9割が「女性が活躍できる職場」を“魅力的”と評価。一方で「女性管理職」の志望度が上がらない具体的な理由とは?

株式会社ワークポートは2022年7月15日、「女性活躍推進と仕事の価値観」に関する調査結果を発表した。調査期間は2022年4月19日~26日で、全国の20~40代の働く女性130名から回答を得た。調査結果から、働く女性の価値観や現状の職場での課題認識について、フリーコメントを交えて紹介する。

「女性が活躍できる職場」であることはモチベーションにも影響

「女性活躍社会」は政府の重点方針とされるなか、働く女性自身の意識はどうなのだろうか。
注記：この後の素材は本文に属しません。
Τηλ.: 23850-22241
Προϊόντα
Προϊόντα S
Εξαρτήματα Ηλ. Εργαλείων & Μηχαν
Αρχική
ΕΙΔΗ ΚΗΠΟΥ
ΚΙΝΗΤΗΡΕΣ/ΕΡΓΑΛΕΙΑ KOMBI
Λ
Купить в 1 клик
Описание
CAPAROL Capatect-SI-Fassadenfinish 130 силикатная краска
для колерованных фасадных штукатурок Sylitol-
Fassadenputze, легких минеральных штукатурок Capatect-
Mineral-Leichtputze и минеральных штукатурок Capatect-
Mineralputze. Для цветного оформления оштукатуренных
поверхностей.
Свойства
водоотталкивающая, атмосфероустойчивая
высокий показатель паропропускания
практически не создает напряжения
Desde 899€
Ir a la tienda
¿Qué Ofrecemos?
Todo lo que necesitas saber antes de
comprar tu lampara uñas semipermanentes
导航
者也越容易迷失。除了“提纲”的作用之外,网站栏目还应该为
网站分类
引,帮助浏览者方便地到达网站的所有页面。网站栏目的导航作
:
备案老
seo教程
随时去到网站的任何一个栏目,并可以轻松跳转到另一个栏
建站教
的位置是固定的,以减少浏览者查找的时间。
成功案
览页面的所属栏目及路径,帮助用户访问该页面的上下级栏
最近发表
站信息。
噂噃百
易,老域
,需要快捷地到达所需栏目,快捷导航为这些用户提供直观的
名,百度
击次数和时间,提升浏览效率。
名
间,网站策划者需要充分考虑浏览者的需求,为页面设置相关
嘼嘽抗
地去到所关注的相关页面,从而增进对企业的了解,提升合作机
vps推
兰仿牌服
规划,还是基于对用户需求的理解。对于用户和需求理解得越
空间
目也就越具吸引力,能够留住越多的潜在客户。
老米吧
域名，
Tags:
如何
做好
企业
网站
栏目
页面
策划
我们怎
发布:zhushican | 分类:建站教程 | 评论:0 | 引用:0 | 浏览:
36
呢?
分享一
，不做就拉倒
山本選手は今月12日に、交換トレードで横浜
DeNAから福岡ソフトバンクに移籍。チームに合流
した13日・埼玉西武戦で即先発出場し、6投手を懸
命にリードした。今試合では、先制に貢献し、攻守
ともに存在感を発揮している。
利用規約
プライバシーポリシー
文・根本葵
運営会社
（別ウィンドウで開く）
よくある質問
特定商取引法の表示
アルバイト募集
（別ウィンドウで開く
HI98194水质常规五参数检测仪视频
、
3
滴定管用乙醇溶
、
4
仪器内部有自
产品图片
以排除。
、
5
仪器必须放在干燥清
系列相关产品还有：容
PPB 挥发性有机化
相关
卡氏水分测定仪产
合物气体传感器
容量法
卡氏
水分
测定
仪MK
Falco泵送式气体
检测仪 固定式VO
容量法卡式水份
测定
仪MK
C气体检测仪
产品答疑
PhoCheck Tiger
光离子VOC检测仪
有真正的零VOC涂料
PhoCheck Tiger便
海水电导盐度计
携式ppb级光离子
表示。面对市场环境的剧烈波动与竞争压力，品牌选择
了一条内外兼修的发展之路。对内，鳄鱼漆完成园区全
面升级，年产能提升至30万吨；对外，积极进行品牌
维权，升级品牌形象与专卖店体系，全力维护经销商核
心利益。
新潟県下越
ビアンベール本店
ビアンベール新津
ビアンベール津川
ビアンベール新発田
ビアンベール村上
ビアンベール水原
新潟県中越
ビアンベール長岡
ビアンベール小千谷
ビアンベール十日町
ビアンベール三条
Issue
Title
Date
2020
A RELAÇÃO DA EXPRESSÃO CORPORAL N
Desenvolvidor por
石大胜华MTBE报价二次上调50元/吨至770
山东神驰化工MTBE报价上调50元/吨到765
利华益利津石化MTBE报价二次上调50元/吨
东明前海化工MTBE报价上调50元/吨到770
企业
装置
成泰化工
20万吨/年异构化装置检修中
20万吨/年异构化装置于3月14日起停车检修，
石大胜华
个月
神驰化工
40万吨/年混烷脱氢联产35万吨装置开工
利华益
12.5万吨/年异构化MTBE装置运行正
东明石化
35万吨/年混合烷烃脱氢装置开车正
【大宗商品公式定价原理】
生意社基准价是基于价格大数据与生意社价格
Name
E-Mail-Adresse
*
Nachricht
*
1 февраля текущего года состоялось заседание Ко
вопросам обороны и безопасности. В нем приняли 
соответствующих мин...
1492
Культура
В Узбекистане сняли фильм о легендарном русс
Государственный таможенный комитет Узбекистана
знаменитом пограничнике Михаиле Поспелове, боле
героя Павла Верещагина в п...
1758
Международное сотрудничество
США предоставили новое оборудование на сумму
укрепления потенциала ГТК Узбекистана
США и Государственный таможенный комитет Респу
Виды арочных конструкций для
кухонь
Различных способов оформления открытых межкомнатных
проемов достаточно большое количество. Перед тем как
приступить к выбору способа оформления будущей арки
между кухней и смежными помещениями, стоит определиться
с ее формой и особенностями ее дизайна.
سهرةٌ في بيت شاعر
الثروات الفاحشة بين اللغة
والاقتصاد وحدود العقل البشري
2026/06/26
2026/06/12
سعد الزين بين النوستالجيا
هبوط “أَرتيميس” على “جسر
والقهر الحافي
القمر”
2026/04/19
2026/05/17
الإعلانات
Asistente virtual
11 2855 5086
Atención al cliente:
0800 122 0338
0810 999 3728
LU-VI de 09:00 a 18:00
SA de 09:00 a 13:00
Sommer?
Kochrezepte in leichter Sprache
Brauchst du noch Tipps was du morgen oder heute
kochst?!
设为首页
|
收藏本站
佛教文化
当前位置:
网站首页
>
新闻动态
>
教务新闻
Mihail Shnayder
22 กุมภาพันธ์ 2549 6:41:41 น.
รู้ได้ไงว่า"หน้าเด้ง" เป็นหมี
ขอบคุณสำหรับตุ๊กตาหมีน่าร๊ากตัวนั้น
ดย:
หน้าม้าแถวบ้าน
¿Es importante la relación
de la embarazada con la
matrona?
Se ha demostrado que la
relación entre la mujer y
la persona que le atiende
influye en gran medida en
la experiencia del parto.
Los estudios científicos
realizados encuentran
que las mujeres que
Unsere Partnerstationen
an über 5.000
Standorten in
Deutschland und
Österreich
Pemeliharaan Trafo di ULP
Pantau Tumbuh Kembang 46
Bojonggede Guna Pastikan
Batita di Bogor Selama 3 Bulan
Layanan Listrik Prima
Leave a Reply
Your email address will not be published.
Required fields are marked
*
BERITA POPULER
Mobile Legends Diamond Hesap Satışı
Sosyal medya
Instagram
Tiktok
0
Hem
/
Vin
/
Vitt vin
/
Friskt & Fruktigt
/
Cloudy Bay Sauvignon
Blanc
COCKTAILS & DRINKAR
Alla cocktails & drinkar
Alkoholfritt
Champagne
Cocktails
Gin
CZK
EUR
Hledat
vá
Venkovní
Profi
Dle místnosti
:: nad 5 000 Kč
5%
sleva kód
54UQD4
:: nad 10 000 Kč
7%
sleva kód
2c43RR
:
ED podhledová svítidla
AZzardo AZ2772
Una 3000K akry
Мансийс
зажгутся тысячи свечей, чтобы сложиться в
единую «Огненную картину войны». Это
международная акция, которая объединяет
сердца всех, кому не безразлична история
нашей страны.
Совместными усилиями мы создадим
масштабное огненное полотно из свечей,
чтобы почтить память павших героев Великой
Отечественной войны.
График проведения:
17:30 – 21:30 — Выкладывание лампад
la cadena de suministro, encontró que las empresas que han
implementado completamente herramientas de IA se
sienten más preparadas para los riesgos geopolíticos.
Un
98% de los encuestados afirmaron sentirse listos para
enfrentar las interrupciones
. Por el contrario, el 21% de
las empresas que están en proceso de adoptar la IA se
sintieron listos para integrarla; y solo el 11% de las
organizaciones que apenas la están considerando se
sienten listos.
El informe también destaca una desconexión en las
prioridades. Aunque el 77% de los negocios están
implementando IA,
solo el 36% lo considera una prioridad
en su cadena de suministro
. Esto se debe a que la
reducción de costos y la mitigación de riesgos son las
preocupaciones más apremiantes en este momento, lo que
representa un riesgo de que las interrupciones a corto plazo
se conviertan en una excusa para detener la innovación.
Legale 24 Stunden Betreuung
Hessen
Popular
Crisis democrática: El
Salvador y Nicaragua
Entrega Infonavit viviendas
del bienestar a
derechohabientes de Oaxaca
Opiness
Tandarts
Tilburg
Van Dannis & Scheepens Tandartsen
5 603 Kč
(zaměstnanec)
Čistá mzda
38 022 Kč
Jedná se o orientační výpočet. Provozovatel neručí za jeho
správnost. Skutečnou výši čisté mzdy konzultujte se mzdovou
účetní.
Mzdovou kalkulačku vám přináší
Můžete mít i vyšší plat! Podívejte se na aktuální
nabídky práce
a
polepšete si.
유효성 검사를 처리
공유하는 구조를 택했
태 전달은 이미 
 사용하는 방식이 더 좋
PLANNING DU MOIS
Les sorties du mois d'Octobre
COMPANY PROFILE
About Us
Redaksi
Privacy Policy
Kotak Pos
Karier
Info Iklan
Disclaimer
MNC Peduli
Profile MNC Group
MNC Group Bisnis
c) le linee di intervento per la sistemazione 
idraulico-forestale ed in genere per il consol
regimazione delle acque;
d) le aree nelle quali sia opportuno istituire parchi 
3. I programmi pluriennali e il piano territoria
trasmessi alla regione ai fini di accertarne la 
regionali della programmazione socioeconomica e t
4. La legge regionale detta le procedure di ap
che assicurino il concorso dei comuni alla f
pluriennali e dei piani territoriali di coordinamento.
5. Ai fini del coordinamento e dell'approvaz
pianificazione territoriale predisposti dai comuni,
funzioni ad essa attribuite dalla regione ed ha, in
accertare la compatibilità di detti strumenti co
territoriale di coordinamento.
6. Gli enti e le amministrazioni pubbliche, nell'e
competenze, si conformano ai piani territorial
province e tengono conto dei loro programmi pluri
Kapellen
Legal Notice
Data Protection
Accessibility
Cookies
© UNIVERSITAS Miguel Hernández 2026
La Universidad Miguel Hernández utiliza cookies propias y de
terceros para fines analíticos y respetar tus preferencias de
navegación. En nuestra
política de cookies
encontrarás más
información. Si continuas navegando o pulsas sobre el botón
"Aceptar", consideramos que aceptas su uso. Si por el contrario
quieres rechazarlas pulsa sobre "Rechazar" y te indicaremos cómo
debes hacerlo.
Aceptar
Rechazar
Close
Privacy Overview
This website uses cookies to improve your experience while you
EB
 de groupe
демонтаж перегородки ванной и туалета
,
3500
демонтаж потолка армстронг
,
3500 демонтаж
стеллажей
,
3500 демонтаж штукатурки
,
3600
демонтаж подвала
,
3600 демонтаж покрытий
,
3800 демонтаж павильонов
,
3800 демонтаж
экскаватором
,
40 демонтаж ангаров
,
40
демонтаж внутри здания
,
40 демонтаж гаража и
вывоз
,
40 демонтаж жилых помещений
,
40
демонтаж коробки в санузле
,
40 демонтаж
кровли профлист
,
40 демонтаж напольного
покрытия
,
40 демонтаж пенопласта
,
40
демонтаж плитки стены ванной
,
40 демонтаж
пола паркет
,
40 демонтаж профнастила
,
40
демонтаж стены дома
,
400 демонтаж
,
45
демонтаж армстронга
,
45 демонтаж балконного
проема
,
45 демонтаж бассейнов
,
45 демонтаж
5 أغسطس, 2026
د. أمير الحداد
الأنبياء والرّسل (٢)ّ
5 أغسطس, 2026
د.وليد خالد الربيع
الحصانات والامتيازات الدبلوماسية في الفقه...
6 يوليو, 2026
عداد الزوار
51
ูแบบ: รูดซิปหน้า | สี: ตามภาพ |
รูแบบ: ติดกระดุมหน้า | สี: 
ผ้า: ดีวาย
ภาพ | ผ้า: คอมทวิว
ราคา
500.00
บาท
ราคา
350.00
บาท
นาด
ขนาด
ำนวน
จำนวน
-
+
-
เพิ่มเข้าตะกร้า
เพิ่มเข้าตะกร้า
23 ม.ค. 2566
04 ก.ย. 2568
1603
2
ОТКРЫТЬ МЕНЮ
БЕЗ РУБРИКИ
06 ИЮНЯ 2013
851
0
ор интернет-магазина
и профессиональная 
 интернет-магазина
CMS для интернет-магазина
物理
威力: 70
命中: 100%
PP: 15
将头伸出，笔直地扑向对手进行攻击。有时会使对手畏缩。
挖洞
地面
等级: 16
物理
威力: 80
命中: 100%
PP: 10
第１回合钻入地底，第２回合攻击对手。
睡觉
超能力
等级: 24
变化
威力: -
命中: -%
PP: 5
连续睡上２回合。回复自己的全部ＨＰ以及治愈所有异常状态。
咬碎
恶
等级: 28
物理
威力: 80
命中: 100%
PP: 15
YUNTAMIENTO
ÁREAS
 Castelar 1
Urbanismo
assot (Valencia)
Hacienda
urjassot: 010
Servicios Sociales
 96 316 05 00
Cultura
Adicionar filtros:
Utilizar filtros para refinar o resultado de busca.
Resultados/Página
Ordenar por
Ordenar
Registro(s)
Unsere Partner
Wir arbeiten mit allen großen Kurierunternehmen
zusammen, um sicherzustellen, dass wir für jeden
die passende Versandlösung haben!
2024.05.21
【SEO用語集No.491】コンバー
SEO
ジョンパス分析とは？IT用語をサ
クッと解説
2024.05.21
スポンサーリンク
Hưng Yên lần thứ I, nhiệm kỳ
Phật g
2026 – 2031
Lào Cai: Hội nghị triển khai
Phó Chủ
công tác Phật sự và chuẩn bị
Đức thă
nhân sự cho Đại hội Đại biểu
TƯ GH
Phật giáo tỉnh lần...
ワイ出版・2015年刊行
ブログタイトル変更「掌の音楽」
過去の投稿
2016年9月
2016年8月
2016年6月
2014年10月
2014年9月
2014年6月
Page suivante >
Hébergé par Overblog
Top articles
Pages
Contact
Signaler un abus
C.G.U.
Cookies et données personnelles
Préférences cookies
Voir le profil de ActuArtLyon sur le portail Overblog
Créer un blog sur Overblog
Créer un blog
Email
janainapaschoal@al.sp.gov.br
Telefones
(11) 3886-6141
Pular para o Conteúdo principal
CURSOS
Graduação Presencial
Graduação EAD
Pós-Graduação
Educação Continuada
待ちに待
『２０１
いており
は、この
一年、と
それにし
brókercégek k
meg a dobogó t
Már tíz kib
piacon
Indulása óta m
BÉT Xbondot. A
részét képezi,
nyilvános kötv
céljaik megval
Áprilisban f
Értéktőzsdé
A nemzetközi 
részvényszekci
まず、同社が「女性が活躍できる職場は魅力的か」を尋ねたところ、「とても魅力的」が63.8%、「やや魅力的」が30%となり、合わせて93.8%が「魅力的」だと回答した。

「魅力的」と回答した人にその理由を尋ねると、「能力のある女性がライフイベントを障壁と感じず力を発揮でき、個人・企業双方にとって良い」(40代・営業)や「性別への偏見がなく、やる気や結果で将来への可能性が広がる」(40代・管理系)などの声が寄せられた。
9割が「女性が活躍できる職場」を“魅力的”と評価。一方で「女性管理職」の志望度が上がらない具体的な理由とは?

「活躍できる環境である」とした理由に「産休・育休制度の充実」を挙げる声

続いて、同社が「現在の職場は女性が活躍できる環境か」を尋ねると、「はい」が59.2%、「いいえ」が40.8%となった。「活躍できる」と回答した人がそう思う理由として、「女性の海外赴任もあり、産休・育休・配偶者同行休業などの制度が充実している」(40代・事務)や「昇給に男女差がなく、育休なども取りやすい環境が整っている」(30代・クリエイター)などの声があった。
9割が「女性が活躍できる職場」を“魅力的”と評価。一方で「女性管理職」の志望度が上がらない具体的な理由とは?

非管理職の回答者のうち「管理職につきたい」は約4割、志望しない理由とは?

さらに同社は、「企業における女性活躍の状況」を示す数値として扱われる女性管理職比率の実態を探るべく、「現在、管理職についているか」を尋ねた。すると、「はい」が16.9%、「いいえ」が83.1%となった。
9割が「女性が活躍できる職場」を“魅力的”と評価。一方で「女性管理職」の志望度が上がらない具体的な理由とは?
次に、「管理職についていない」と回答した人を対象に、「これから管理職につきたいか」を質問すると、「はい」が43.5%、「いいえ」が56.5%となり、「管理職につきたくない」という回答が上回った。

管理職につきたくない理由には、「残業が増えそうだから」(30代・管理系)や「女性管理職には独身者が多く、家庭と仕事を両立できるイメージが湧かない」(40代・事務)、「専門職に専念したいから」(30代・システムエンジニア)などの声があった。
9割が「女性が活躍できる職場」を“魅力的”と評価。一方で「女性管理職」の志望度が上がらない具体的な理由とは?

5割以上が「女性であることが不利だと感じたことがある」。男性優位が残る実態も

最後に同社が、「職場で女性であることで不利だと感じたことがあるか」を尋ねると、「ある」が53.1%、「ない」が46.9%となった。

「不利だと感じたことがある」と回答した人のフリーコメントでは、「男性社員同士の方が話しやすい雰囲気があり、新しい案件の情報が流れてこない」(40代・企画)や「発言権がなく、言いなりに業務をこなすことしかできない」(30代・事務)など、“男性優位”を感じる場面に遭遇するケースをあげる意見が見られた。また、「結婚・出産があるからという理由で出世できなかった」(20代・事務)や「結婚・出産を理由に、高度な案件やポジションを見送られた」(30代・営業)といった、ライフイベントが理由でキャリアアップの機会を得られなかったという声もあった。
9割が「女性が活躍できる職場」を“魅力的”と評価。一方で「女性管理職」の志望度が上がらない具体的な理由とは?
調査結果では、多くが「女性が活躍できる環境が整備されている」と答えている一方で、管理職へのキャリアアップを望む女性は4割と少数派となっていた。理由として、「男性優位の現状」や「自身の家庭との両立の難しさ」を挙げる女性が多いようだ。今後、「女性活躍」の施策を考える上で、本調査で寄せられたフリーコメントは大いに参考になるだろう。